DIRECTIVE: Reproduce every line of the records from the one containing "Document page, 1241x1754 pixels." down to the one containing "text Nous avons", both included, with nothing changed.

++++ SUPPLIED RECORDS ++++

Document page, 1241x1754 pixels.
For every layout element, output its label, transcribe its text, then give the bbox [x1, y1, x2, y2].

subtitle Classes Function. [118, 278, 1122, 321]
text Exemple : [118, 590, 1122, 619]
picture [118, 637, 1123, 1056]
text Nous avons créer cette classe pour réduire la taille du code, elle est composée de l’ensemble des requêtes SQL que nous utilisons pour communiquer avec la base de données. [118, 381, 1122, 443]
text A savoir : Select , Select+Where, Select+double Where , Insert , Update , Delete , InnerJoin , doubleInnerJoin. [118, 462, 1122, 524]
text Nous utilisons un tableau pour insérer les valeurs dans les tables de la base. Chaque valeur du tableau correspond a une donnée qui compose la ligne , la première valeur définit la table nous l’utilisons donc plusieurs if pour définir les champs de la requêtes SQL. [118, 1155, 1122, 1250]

++++
++++ SUPPLIED RECORDS ++++

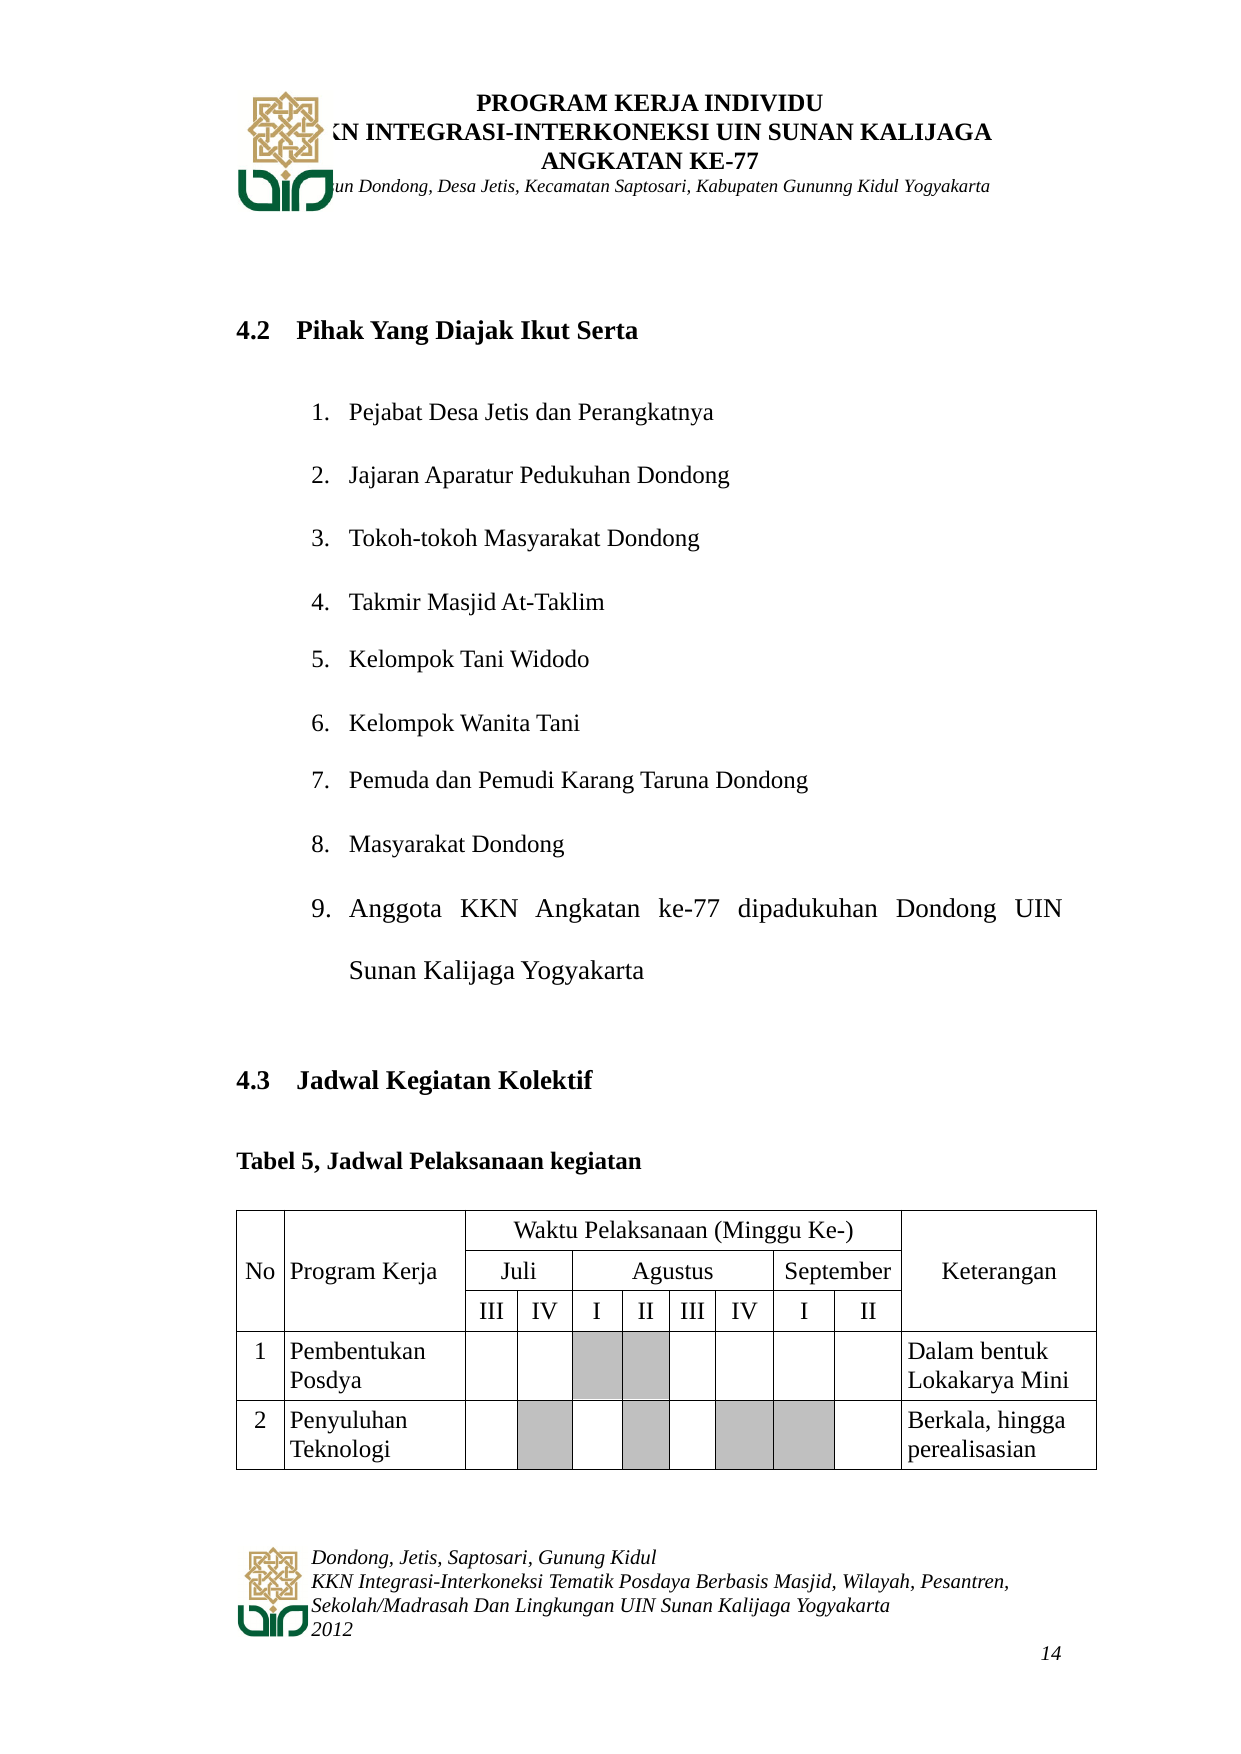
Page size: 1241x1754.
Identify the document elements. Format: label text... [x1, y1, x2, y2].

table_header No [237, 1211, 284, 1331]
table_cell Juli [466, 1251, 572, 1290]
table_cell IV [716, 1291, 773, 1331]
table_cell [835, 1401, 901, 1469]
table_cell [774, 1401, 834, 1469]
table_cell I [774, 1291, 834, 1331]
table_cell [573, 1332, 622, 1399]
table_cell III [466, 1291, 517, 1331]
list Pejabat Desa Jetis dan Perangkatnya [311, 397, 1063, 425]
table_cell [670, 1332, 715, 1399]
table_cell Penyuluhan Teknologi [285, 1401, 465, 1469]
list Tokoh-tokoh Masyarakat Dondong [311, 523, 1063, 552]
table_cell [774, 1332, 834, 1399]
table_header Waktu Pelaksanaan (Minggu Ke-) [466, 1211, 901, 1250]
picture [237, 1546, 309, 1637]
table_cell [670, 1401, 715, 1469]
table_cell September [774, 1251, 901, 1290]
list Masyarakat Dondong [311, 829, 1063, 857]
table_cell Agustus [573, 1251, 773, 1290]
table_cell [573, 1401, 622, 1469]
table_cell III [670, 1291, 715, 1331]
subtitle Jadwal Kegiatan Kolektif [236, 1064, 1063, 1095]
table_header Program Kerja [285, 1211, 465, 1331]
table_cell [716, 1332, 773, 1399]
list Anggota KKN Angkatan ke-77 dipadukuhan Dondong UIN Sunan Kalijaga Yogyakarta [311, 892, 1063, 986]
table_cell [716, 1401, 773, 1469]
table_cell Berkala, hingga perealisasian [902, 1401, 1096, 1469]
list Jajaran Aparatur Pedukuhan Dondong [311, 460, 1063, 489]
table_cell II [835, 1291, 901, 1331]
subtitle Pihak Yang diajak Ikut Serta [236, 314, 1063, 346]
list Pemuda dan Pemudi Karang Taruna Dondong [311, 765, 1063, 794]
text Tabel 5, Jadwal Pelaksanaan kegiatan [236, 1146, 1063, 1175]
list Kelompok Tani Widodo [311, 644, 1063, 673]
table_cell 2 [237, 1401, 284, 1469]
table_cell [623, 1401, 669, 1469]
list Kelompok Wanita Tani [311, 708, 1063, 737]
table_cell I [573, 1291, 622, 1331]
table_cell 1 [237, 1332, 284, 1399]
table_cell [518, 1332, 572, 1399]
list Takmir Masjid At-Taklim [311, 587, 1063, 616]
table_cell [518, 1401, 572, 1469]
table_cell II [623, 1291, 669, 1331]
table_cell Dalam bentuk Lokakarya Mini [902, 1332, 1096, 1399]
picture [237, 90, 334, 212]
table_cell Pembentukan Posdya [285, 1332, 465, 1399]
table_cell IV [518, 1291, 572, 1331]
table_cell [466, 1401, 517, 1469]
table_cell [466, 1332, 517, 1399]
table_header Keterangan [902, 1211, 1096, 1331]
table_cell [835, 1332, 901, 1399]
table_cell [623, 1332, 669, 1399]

++++

ANSWER BELOW:
Document page, 1241x1754 pixels.
For every layout element, output its label, transcribe its text, then give the bbox [x1, y1, x2, y2].

subtitle Classes Function. [118, 278, 1122, 321]
text Exemple : [118, 590, 1122, 619]
picture [118, 637, 1123, 1056]
text Nous avons créer cette classe pour réduire la taille du code, elle est composée de l’ensemble des requêtes SQL que nous utilisons pour communiquer avec la base de données. [118, 381, 1122, 443]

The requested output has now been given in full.